==== Data for processing

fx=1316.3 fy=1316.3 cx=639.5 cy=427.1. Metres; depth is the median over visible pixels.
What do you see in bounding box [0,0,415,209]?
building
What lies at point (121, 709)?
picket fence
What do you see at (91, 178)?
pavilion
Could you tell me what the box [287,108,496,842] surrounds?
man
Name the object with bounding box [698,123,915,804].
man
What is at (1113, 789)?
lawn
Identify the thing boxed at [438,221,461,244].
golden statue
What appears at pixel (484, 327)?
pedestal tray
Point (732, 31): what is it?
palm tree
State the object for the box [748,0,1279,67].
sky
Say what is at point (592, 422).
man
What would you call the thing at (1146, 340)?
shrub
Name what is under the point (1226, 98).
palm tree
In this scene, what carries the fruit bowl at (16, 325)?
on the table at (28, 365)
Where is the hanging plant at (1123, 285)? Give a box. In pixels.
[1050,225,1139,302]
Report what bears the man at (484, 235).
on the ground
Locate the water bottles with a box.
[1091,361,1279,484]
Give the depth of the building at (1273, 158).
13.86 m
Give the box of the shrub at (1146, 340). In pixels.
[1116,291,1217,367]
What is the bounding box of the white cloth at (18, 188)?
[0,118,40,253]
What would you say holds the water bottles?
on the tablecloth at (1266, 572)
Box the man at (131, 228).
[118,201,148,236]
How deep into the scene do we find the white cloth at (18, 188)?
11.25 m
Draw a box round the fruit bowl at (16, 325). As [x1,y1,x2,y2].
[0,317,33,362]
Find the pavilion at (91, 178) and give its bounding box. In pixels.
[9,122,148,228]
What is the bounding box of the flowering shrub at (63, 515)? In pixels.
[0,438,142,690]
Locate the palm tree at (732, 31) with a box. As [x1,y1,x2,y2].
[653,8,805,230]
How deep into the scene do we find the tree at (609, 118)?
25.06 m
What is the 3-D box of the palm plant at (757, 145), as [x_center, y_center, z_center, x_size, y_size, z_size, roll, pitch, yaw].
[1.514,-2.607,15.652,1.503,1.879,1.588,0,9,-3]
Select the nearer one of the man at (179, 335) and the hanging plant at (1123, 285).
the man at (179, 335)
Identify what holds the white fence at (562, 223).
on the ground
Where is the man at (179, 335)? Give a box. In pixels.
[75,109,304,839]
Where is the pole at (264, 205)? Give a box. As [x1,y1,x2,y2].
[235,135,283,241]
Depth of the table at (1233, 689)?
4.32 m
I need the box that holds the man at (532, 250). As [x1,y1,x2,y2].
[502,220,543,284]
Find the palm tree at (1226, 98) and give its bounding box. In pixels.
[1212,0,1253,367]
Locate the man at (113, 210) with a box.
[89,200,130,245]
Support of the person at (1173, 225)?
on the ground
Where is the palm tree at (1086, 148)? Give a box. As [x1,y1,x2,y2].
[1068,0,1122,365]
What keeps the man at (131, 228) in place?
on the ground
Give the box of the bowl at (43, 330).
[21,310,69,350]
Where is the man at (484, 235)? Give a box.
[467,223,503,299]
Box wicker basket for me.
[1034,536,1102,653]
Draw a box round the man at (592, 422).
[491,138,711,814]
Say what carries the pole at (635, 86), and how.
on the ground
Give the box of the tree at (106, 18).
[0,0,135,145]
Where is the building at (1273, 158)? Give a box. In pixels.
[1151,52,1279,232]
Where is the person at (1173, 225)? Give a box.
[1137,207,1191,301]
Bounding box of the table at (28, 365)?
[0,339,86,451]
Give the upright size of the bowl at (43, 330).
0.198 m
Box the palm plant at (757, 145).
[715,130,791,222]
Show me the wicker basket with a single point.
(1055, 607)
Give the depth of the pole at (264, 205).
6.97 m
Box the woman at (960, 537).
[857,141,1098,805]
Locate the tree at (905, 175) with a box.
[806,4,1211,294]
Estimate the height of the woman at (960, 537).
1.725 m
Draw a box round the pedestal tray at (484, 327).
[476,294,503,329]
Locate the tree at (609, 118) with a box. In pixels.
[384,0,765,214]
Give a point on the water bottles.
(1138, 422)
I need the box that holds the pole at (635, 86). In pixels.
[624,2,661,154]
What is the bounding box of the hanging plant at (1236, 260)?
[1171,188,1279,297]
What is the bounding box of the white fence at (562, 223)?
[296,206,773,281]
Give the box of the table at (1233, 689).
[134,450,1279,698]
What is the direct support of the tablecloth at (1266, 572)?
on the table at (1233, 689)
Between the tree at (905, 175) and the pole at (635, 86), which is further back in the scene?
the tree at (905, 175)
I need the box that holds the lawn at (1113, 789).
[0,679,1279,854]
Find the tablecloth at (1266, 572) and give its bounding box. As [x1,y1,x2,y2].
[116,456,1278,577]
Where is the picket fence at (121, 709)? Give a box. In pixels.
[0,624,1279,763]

========

▸ Activity
The full listing is to be copied verbatim.

▸ Expected output
fx=1316.3 fy=1316.3 cx=639.5 cy=427.1. Metres; depth is the median over visible pixels.
What do you see in bounding box [0,0,415,209]?
building
What lies at point (121, 709)?
picket fence
What do you see at (91, 178)?
pavilion
Could you tell me what the box [287,108,496,842] surrounds?
man
Name the object with bounding box [698,123,915,804].
man
What is at (1113, 789)?
lawn
Identify the thing boxed at [438,221,461,244].
golden statue
What appears at pixel (484, 327)?
pedestal tray
Point (732, 31): what is it?
palm tree
State the object for the box [748,0,1279,67].
sky
Say what is at point (592, 422).
man
What would you call the thing at (1146, 340)?
shrub
Name what is under the point (1226, 98).
palm tree
In this scene, what carries the fruit bowl at (16, 325)?
on the table at (28, 365)
Where is the hanging plant at (1123, 285)? Give a box. In pixels.
[1050,225,1139,302]
Report what bears the man at (484, 235).
on the ground
Locate the water bottles with a box.
[1091,361,1279,484]
Give the depth of the building at (1273, 158).
13.86 m
Give the box of the shrub at (1146, 340). In pixels.
[1116,291,1217,367]
What is the bounding box of the white cloth at (18, 188)?
[0,118,40,253]
What would you say holds the water bottles?
on the tablecloth at (1266, 572)
Box the man at (131, 228).
[118,201,148,236]
How deep into the scene do we find the white cloth at (18, 188)?
11.25 m
Draw a box round the fruit bowl at (16, 325). As [x1,y1,x2,y2].
[0,317,33,362]
Find the pavilion at (91, 178) and give its bounding box. In pixels.
[9,122,148,228]
What is the bounding box of the flowering shrub at (63, 515)? In pixels.
[0,438,142,690]
Locate the palm tree at (732, 31) with a box. As [x1,y1,x2,y2].
[653,8,805,230]
How deep into the scene do we find the tree at (609, 118)?
25.06 m
What is the 3-D box of the palm plant at (757, 145), as [x_center, y_center, z_center, x_size, y_size, z_size, roll, pitch, yaw].
[1.514,-2.607,15.652,1.503,1.879,1.588,0,9,-3]
Select the nearer one of the man at (179, 335) and the hanging plant at (1123, 285).
the man at (179, 335)
Identify what holds the white fence at (562, 223).
on the ground
Where is the man at (179, 335)? Give a box. In pixels.
[75,109,304,839]
Where is the pole at (264, 205)? Give a box. As [x1,y1,x2,y2].
[235,135,283,241]
Depth of the table at (1233, 689)?
4.32 m
I need the box that holds the man at (532, 250). As [x1,y1,x2,y2].
[502,220,543,284]
Find the palm tree at (1226, 98) and give its bounding box. In pixels.
[1212,0,1253,367]
Locate the man at (113, 210) with a box.
[89,200,130,245]
Support of the person at (1173, 225)?
on the ground
Where is the palm tree at (1086, 148)? Give a box. As [x1,y1,x2,y2].
[1068,0,1122,365]
What keeps the man at (131, 228) in place?
on the ground
Give the box of the bowl at (43, 330).
[21,310,69,350]
Where is the man at (484, 235)? Give a box.
[467,223,503,299]
Box wicker basket for me.
[1034,536,1102,653]
Draw a box round the man at (592, 422).
[491,138,711,814]
Say what carries the pole at (635, 86), and how.
on the ground
Give the box of the tree at (106, 18).
[0,0,135,145]
Where is the building at (1273, 158)? Give a box. In pixels.
[1151,52,1279,232]
Where is the person at (1173, 225)? Give a box.
[1137,207,1191,301]
Bounding box of the table at (28, 365)?
[0,339,86,451]
Give the upright size of the bowl at (43, 330).
0.198 m
Box the palm plant at (757, 145).
[715,130,791,222]
Show me the wicker basket with a single point.
(1055, 607)
Give the depth of the pole at (264, 205).
6.97 m
Box the woman at (960, 537).
[857,141,1098,805]
Locate the tree at (905, 175) with a box.
[806,4,1211,294]
Estimate the height of the woman at (960, 537).
1.725 m
Draw a box round the pedestal tray at (484, 327).
[476,294,503,329]
Locate the tree at (609, 118) with a box. In pixels.
[384,0,765,214]
Give a point on the water bottles.
(1138, 422)
I need the box that holds the pole at (635, 86). In pixels.
[624,2,661,154]
What is the bounding box of the hanging plant at (1236, 260)?
[1171,188,1279,297]
What is the bounding box of the white fence at (562, 223)?
[296,206,773,281]
Give the box of the table at (1233, 689).
[134,450,1279,698]
What is the direct support of the tablecloth at (1266, 572)?
on the table at (1233, 689)
Between the tree at (905, 175) and the pole at (635, 86), which is further back in the scene?
the tree at (905, 175)
I need the box that holds the lawn at (1113, 789).
[0,679,1279,854]
Find the tablecloth at (1266, 572) and give its bounding box. As [x1,y1,x2,y2].
[116,456,1278,577]
Where is the picket fence at (121, 709)? Give a box. In pixels.
[0,624,1279,763]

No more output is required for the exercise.